Women Bond Through Cancer Treatment
Jan 15, 2019
Women Bond Through Cancer Treatment
Carol Roth was frightened and sad when she walked into the Diana J. White Cancer Center at Adventist Health Sonora in November 2018. She had just finished chemotherapy for breast cancer and was about to begin radiation therapy. What’s more, she had recently lost Gracie, one of her two beloved dogs.
“I had heard all these horror stories about radiation,” said Carol, 80, who lives with her husband in Murphy’s.
But there in the Cancer Center waiting room, she found something she never expected; encouragement, support and a friend for life.
Carol Bailey, 71, of Soulsbyville, who was also undergoing radiation therapy for breast cancer, happened to be in the waiting room at the same time. The two Carols bonded immediately. They not only shared a name but also were undergoing the same treatment and Carol Roth found strength in Carol Bailey’s experience and encouragement. “After speaking to Carol, I felt a lot better and then I just sailed through it,” Carol Roth says.
Then they discovered another connection: a mutual love of animals.
Carol Bailey volunteers with Friends of the Animal Community, which picks up abandoned dogs from Animal Control and tries to find homes for them. As she was leaving the Cancer Center after her treatment one day, Carol Roth noticed her rescue dog T-shirt.
With the loss of their dog Gracie, Carol Roth and her husband were thinking of getting another companion, and Carol Bailey had just the one for them.
“I had just picked up a sweet, mellow little dog named Cindy Lou,” Carol Bailey said. The couple met Cindy Lou at the Cancer Center and took her home for a weekend to see how she would do with their other dog. “I figured I wasn’t going to get her back.”

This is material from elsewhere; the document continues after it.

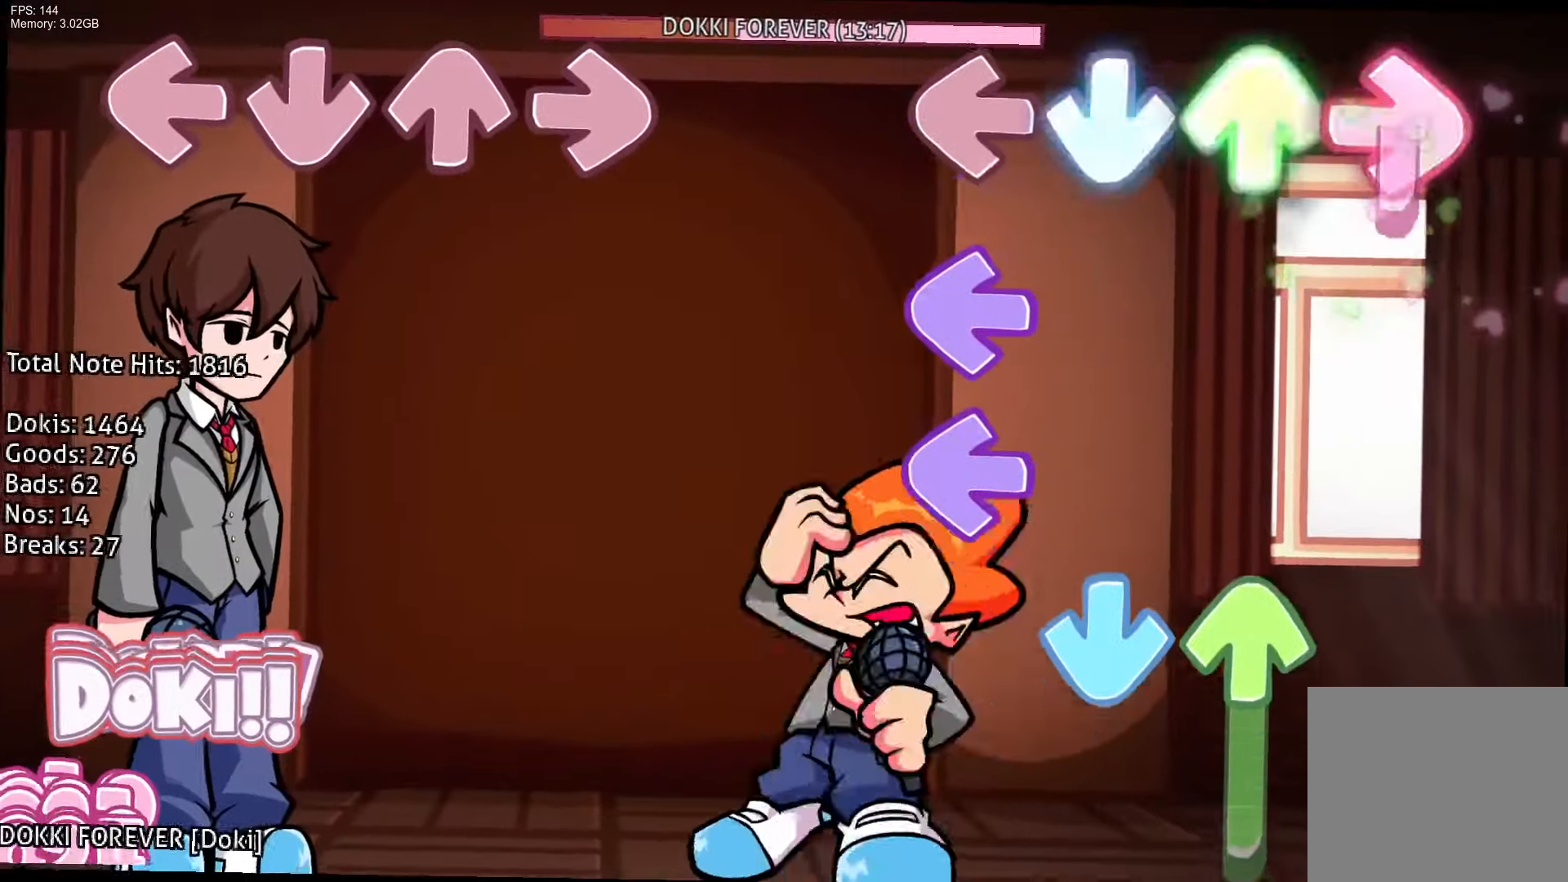
{"buttons": ["L1", "DPAD_UP"], "events": [[33, "CROSS", "up"], [117, "R1", "up"], [150, "DPAD_UP", "up"], [150, "L1", "down"], [250, "CROSS", "down"], [250, "DPAD_UP", "down"], [300, "L1", "up"], [333, "DPAD_UP", "up"], [383, "L1", "down"], [400, "DPAD_UP", "down"], [433, "CROSS", "up"]]}
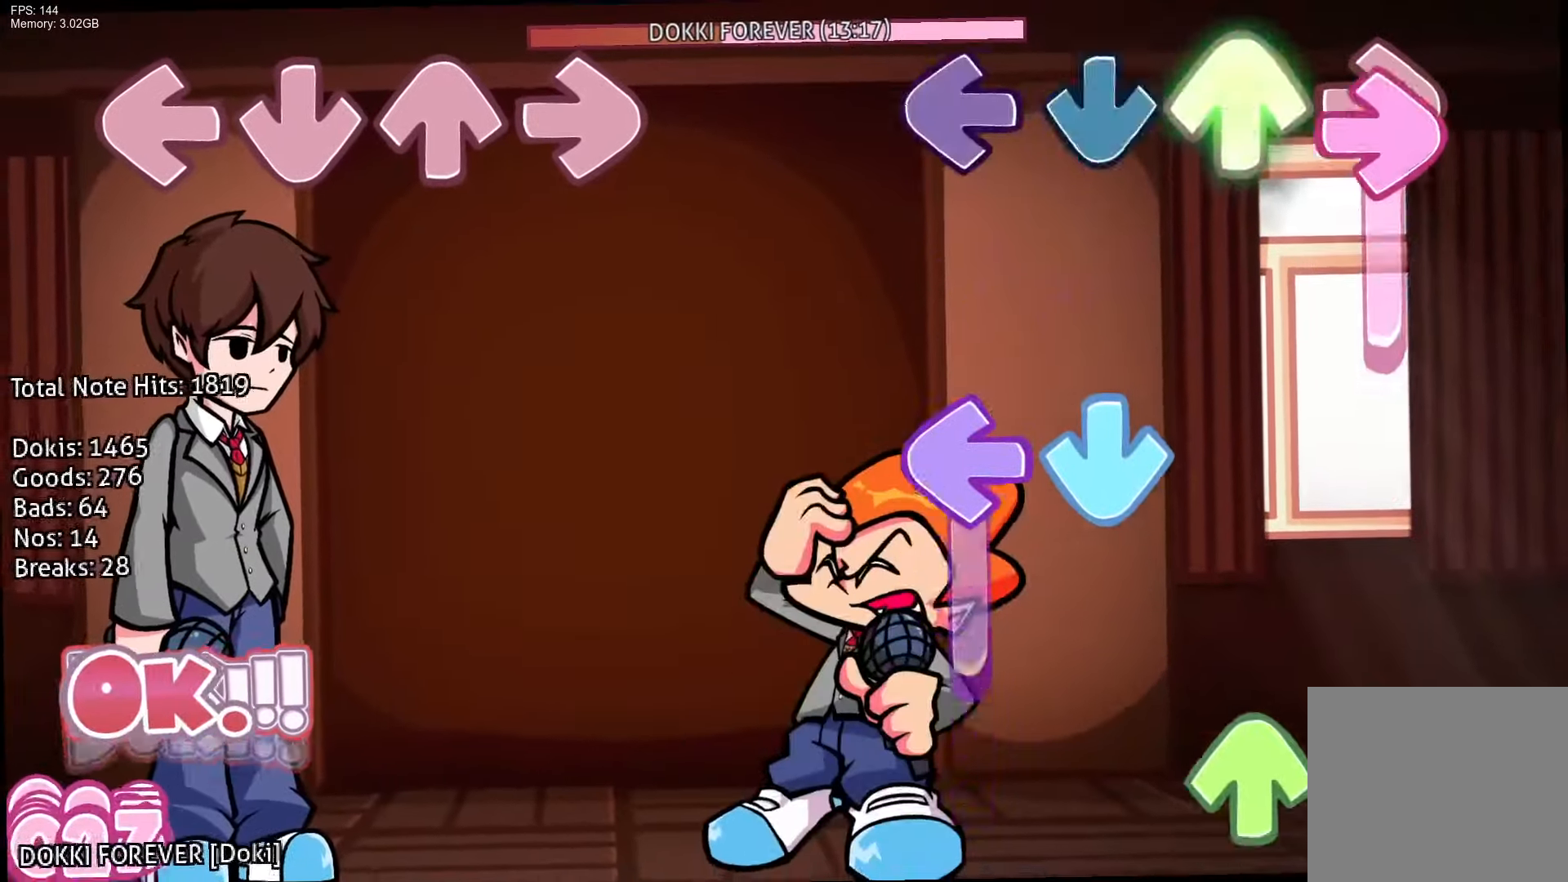
{"buttons": ["DPAD_UP"], "events": [[17, "CROSS", "down"], [17, "R1", "down"], [50, "L1", "up"], [83, "CROSS", "up"], [100, "DPAD_UP", "up"], [217, "CROSS", "down"], [233, "R1", "up"], [250, "L1", "down"], [367, "CROSS", "up"], [400, "DPAD_UP", "down"], [417, "L1", "up"]]}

She was right. “After two hours of having Cindy Lou, we were in love and knew we were going to adopt her,” Carol Roth said. “I call her my therapy dog, because she makes me happy.”
The entire radiation oncology team shared in the excitement of Cindy Lou’s adoption. “Every day I went in for treatment, that’s all they talked about,” Carol Roth said.
“Carol also helped me get through radiation therapy,” she continued. “Until you go through it, you don’t understand. It’s important for women to speak up about how they feel and what they’re going through. Carol told me not to worry, and she never complained. It helped, knowing she was getting through treatment just fine. I made up my mind that if she could do it, I could, too.”
“It’s a feeling that we’re all in this together,” Carol Bailey agreed. “We’re all hoping for the best, and talking to someone who’s in the same situation you are, you just become closer to them.”
“All of this was meant to be,” Carol Roth concluded. “If I hadn’t met Carol, none of this would have happened, and Cindy Lou would never have come into our life. God works in mysterious ways.”